[RECORDED INFORMATION Boundary: Start]
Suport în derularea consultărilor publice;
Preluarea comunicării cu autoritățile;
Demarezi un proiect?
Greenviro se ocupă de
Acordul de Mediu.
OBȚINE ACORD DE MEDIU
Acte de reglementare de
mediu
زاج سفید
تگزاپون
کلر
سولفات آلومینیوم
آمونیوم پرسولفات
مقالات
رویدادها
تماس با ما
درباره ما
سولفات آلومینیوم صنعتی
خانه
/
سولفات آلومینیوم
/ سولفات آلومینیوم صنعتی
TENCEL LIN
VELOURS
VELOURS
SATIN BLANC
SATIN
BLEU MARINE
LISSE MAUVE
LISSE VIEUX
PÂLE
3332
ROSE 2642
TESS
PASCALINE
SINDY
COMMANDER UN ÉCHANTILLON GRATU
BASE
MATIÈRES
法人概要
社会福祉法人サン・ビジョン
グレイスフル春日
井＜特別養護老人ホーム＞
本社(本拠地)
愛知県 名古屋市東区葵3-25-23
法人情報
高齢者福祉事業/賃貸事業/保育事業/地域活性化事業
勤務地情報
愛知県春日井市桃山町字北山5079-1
[RECORDED INFORMATION Boundary: End]
[RECORDED INFORMATION Boundary: Start]
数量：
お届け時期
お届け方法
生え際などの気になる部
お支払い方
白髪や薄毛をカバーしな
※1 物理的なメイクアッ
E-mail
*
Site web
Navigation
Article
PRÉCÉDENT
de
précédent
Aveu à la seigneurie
[RECORDED INFORMATION Boundary: End]
*REQUIRED WORK:* In the entries above, restate word for word the lines between the one holding "OBȚINE ACORD DE MEDIU" and the one holding "愛知県春日井市桃山町字北山5079-1", inclusive, and nothing besides.

*FINAL ANSWER:*
OBȚINE ACORD DE MEDIU
Acte de reglementare de
mediu
زاج سفید
تگزاپون
کلر
سولفات آلومینیوم
آمونیوم پرسولفات
مقالات
رویدادها
تماس با ما
درباره ما
سولفات آلومینیوم صنعتی
خانه
/
سولفات آلومینیوم
/ سولفات آلومینیوم صنعتی
TENCEL LIN
VELOURS
VELOURS
SATIN BLANC
SATIN
BLEU MARINE
LISSE MAUVE
LISSE VIEUX
PÂLE
3332
ROSE 2642
TESS
PASCALINE
SINDY
COMMANDER UN ÉCHANTILLON GRATU
BASE
MATIÈRES
法人概要
社会福祉法人サン・ビジョン
グレイスフル春日
井＜特別養護老人ホーム＞
本社(本拠地)
愛知県 名古屋市東区葵3-25-23
法人情報
高齢者福祉事業/賃貸事業/保育事業/地域活性化事業
勤務地情報
愛知県春日井市桃山町字北山5079-1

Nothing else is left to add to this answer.